Task prompt :: Extract only the lines running from the top of the entries to the line that holds "feeling? What clues". Include that line and omit the pictures.

Data extracted from a collection
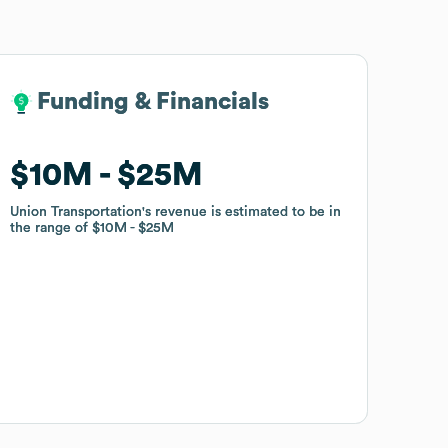
Funding & Financials
Funding & Financials
$10M
$10M
$25M
$25M
Union Transportation
Union Transportation
's revenue is estimated to be in
's revenue is estimated to be in
the range of
the range of
$10M
$10M
$25M
$25M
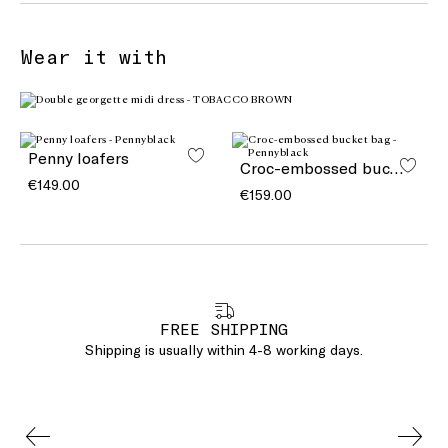
Wear it with
Penny loafers
Croc-embossed bucket bag
€149.00
€159.00
FREE SHIPPING
Shipping is usually within 4-8 working days.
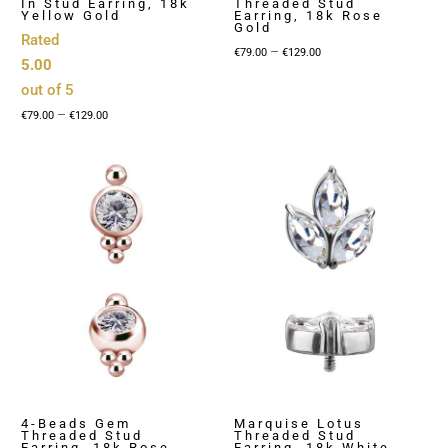
In Stud Earring, 18k
Threaded Stud
Yellow Gold
Earring, 18k Rose
Gold
Rated
Price
–
€
79.00
€
129.00
5.00
range:
out of 5
€79.00
Price
–
€
79.00
€
129.00
through
range:
€129.00
€79.00
through
€129.00
4-Beads Gem
Marquise Lotus
Threaded Stud
Threaded Stud
Earring, 18k Rose
Earring, 18k White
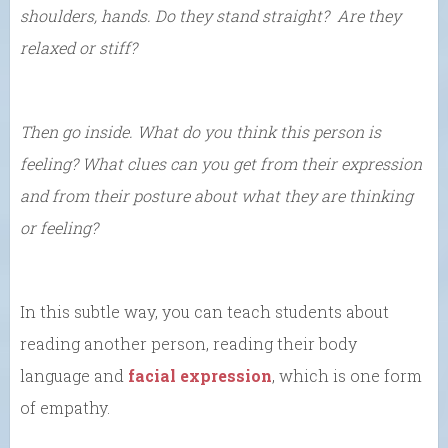
shoulders, hands. Do they stand straight? Are they
relaxed or stiff?
Then go inside. What do you think this person is
feeling? What clues can you get from their expression
and from their posture about what they are thinking
or feeling?
In this subtle way, you can teach students about
reading another person, reading their body
language and
facial expression
, which is one form
of empathy.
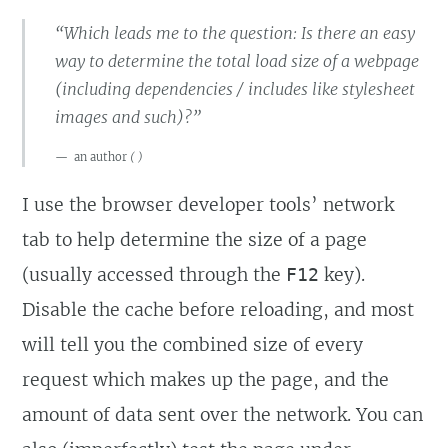
“Which leads me to the question: Is there an easy
way to determine the total load size of a webpage
(including dependencies / includes like stylesheet
images and such)?”
an author
(
)
I use the browser developer tools’ network
tab to help determine the size of a page
(usually accessed through the
key).
F12
Disable the cache before reloading, and most
will tell you the combined size of every
request which makes up the page, and the
amount of data sent over the network. You can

Answer below ::
Funding & Financials
Funding & Financials
$10M
$10M
$25M
$25M
Union Transportation
Union Transportation
's revenue is estimated to be in
's revenue is estimated to be in
the range of
the range of
$10M
$10M
$25M
$25M
Wear it with
Penny loafers
Croc-embossed bucket bag
€149.00
€159.00
FREE SHIPPING
Shipping is usually within 4-8 working days.
In Stud Earring, 18k
Threaded Stud
Yellow Gold
Earring, 18k Rose
Gold
Rated
Price
–
€
79.00
€
129.00
5.00
range:
out of 5
€79.00
Price
–
€
79.00
€
129.00
through
range:
€129.00
€79.00
through
€129.00
4-Beads Gem
Marquise Lotus
Threaded Stud
Threaded Stud
Earring, 18k Rose
Earring, 18k White
shoulders, hands. Do they stand straight? Are they
relaxed or stiff?
Then go inside. What do you think this person is
feeling? What clues can you get from their expression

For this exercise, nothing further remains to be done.